DATA IN THIS EXERCISE below:
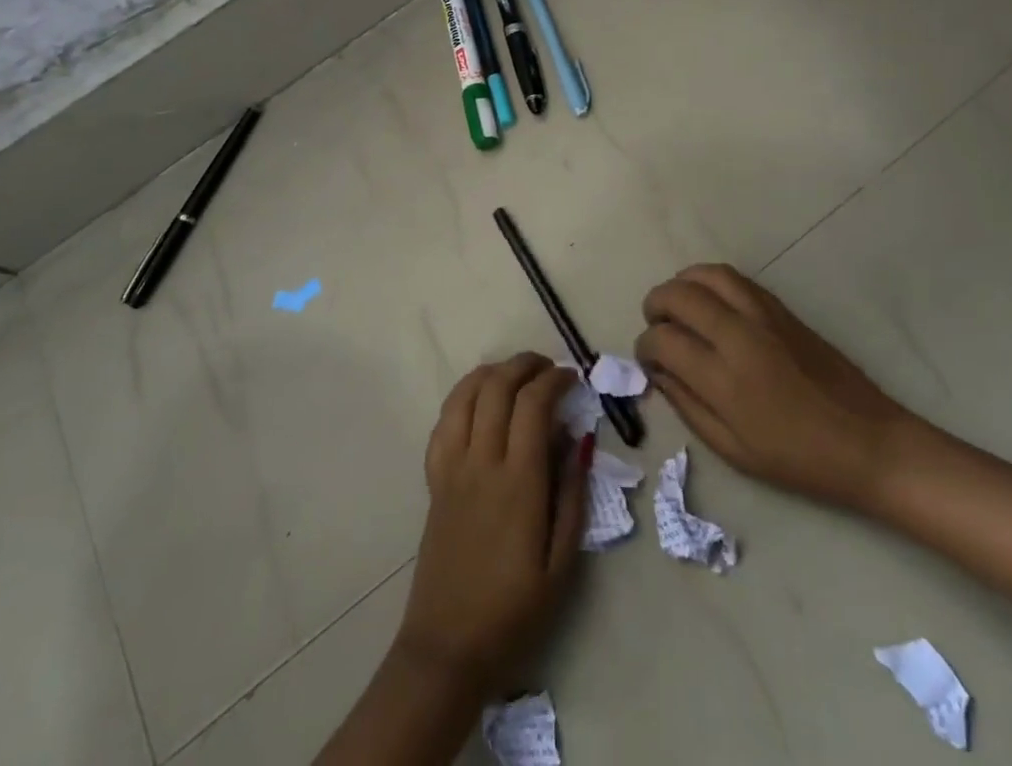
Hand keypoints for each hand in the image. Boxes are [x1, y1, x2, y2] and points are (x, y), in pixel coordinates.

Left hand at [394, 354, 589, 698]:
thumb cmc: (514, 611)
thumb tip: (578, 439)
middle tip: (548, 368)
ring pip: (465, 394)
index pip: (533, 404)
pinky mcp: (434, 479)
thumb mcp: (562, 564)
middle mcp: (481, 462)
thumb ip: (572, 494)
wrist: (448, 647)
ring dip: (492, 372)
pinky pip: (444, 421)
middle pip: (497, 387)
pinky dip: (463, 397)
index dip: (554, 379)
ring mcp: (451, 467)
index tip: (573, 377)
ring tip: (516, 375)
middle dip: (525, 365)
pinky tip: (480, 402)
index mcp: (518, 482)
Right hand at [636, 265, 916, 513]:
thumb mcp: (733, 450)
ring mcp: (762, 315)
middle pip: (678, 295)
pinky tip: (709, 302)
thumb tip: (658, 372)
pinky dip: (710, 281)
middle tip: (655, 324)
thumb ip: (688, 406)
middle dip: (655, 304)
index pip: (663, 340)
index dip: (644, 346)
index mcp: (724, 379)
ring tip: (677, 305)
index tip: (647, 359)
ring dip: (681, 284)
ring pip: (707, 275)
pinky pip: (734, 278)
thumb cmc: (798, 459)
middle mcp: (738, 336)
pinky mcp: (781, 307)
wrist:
End of DATA IN THIS EXERCISE.
- _DIRECTIONS_: Retype each record exactly as it stands, but do not include the pictures.

- _RESULT OF THIS TASK_:
Hand keypoints for each hand in the image. Boxes are [x1, y1, x2, y2] and points are (x, y), in pixel coordinates.

Left hand at [394, 354, 589, 698]:
thumb cmc: (514, 611)
thumb tip: (578, 439)
middle tip: (548, 368)
ring pip: (465, 394)
index pip: (533, 404)
pinky mcp: (434, 479)
thumb mcp: (562, 564)
middle mcp: (481, 462)
thumb ip: (572, 494)
wrist: (448, 647)
ring dip: (492, 372)
pinky pip: (444, 421)
middle pip: (497, 387)
pinky dip: (463, 397)
index dip: (554, 379)
ring mcp: (451, 467)
index tip: (573, 377)
ring tip: (516, 375)
middle dip: (525, 365)
pinky tip: (480, 402)
index mcp: (518, 482)
Right hand at [636, 265, 916, 513]:
thumb mcp: (733, 450)
ring mcp: (762, 315)
middle pip: (678, 295)
pinky tip: (709, 302)
thumb tip: (658, 372)
pinky dip: (710, 281)
middle tip: (655, 324)
thumb ip: (688, 406)
middle dip: (655, 304)
index pip: (663, 340)
index dip: (644, 346)
index mcp: (724, 379)
ring tip: (677, 305)
index tip: (647, 359)
ring dip: (681, 284)
ring pip: (707, 275)
pinky pip: (734, 278)
thumb cmc: (798, 459)
middle mcp: (738, 336)
pinky mcp: (781, 307)
wrist:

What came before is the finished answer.